> _Work order_
Set down exactly the lines from the first line of the records through the line that contains "the next few", and leave every picture out.

BEGIN Records shown

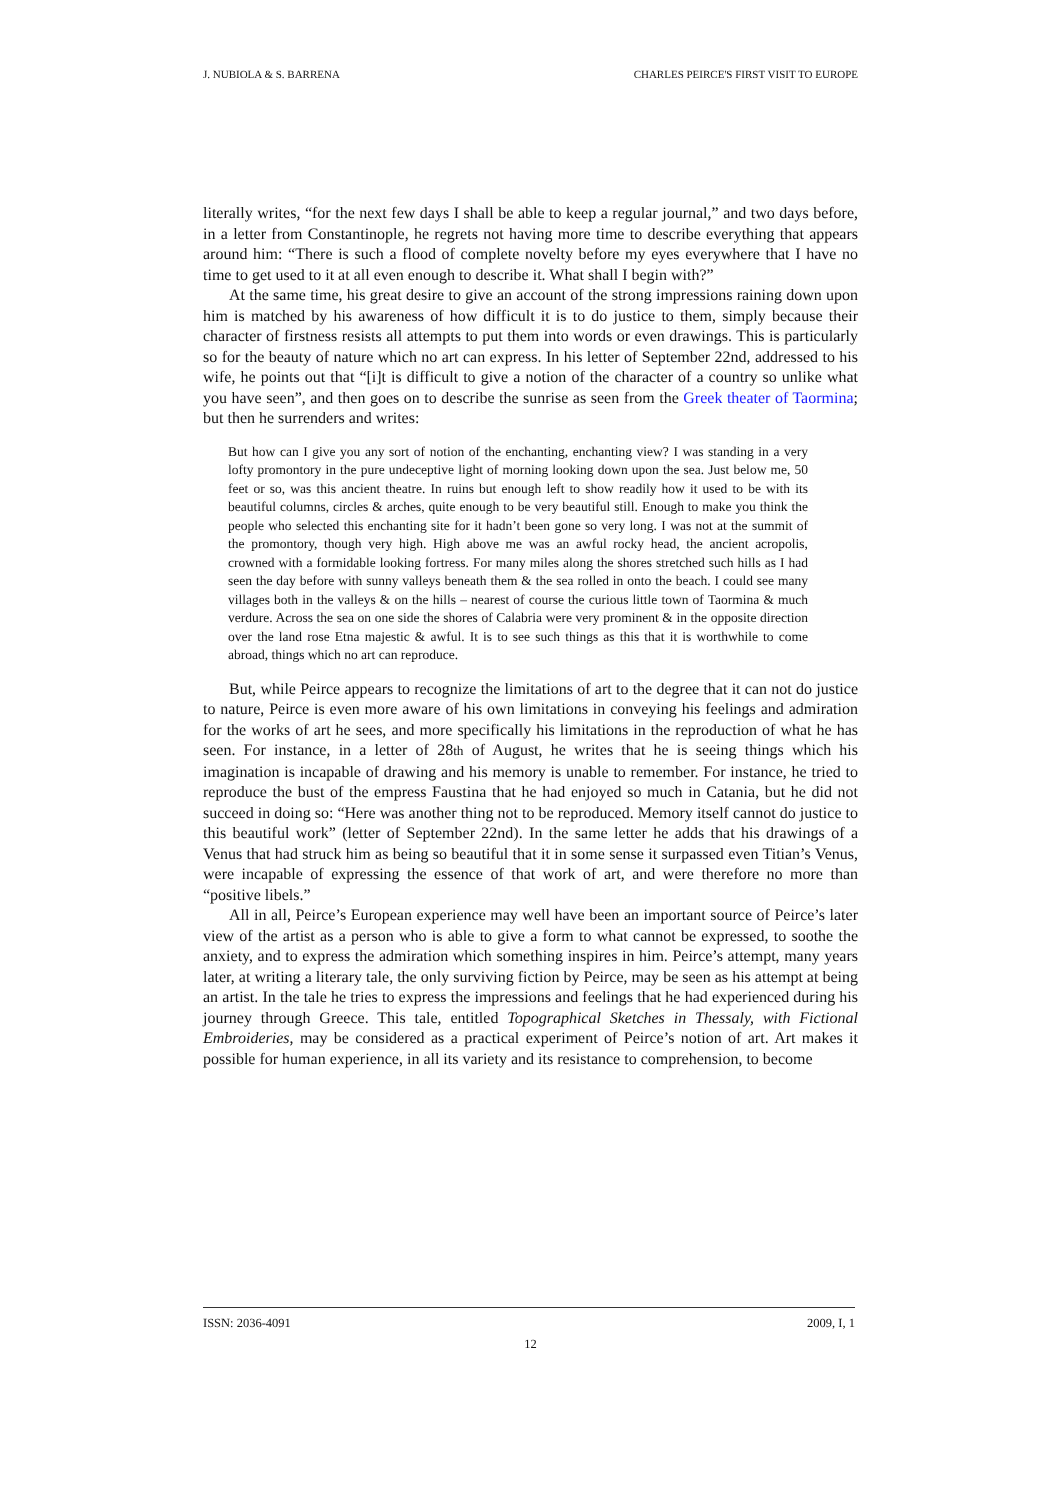J. NUBIOLA & S. BARRENA CHARLES PEIRCE'S FIRST VISIT TO EUROPE
literally writes, “for the next few days I shall be able to keep a regular journal,” and two days before, in a letter from Constantinople, he regrets not having more time to describe everything that appears around him: “There is such a flood of complete novelty before my eyes everywhere that I have no time to get used to it at all even enough to describe it. What shall I begin with?”
At the same time, his great desire to give an account of the strong impressions raining down upon him is matched by his awareness of how difficult it is to do justice to them, simply because their character of firstness resists all attempts to put them into words or even drawings. This is particularly so for the beauty of nature which no art can express. In his letter of September 22nd, addressed to his wife, he points out that “[i]t is difficult to give a notion of the character of a country so unlike what you have seen”, and then goes on to describe the sunrise as seen from the Greek theater of Taormina; but then he surrenders and writes:
But how can I give you any sort of notion of the enchanting, enchanting view? I was standing in a very lofty promontory in the pure undeceptive light of morning looking down upon the sea. Just below me, 50 feet or so, was this ancient theatre. In ruins but enough left to show readily how it used to be with its beautiful columns, circles & arches, quite enough to be very beautiful still. Enough to make you think the people who selected this enchanting site for it hadn’t been gone so very long. I was not at the summit of the promontory, though very high. High above me was an awful rocky head, the ancient acropolis, crowned with a formidable looking fortress. For many miles along the shores stretched such hills as I had seen the day before with sunny valleys beneath them & the sea rolled in onto the beach. I could see many villages both in the valleys & on the hills – nearest of course the curious little town of Taormina & much verdure. Across the sea on one side the shores of Calabria were very prominent & in the opposite direction over the land rose Etna majestic & awful. It is to see such things as this that it is worthwhile to come abroad, things which no art can reproduce.
But, while Peirce appears to recognize the limitations of art to the degree that it can not do justice to nature, Peirce is even more aware of his own limitations in conveying his feelings and admiration for the works of art he sees, and more specifically his limitations in the reproduction of what he has seen. For instance, in a letter of 28th of August, he writes that he is seeing things which his imagination is incapable of drawing and his memory is unable to remember. For instance, he tried to reproduce the bust of the empress Faustina that he had enjoyed so much in Catania, but he did not succeed in doing so: “Here was another thing not to be reproduced. Memory itself cannot do justice to this beautiful work” (letter of September 22nd). In the same letter he adds that his drawings of a Venus that had struck him as being so beautiful that it in some sense it surpassed even Titian’s Venus, were incapable of expressing the essence of that work of art, and were therefore no more than “positive libels.”
All in all, Peirce’s European experience may well have been an important source of Peirce’s later view of the artist as a person who is able to give a form to what cannot be expressed, to soothe the anxiety, and to express the admiration which something inspires in him. Peirce’s attempt, many years later, at writing a literary tale, the only surviving fiction by Peirce, may be seen as his attempt at being an artist. In the tale he tries to express the impressions and feelings that he had experienced during his journey through Greece. This tale, entitled Topographical Sketches in Thessaly, with Fictional Embroideries, may be considered as a practical experiment of Peirce’s notion of art. Art makes it possible for human experience, in all its variety and its resistance to comprehension, to become
ISSN: 2036-4091 2009, I, 1
12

END Records shown

> _Task response_
J. NUBIOLA & S. BARRENA CHARLES PEIRCE'S FIRST VISIT TO EUROPE
literally writes, “for the next few days I shall be able to keep a regular journal,” and two days before, in a letter from Constantinople, he regrets not having more time to describe everything that appears around him: “There is such a flood of complete novelty before my eyes everywhere that I have no time to get used to it at all even enough to describe it. What shall I begin with?”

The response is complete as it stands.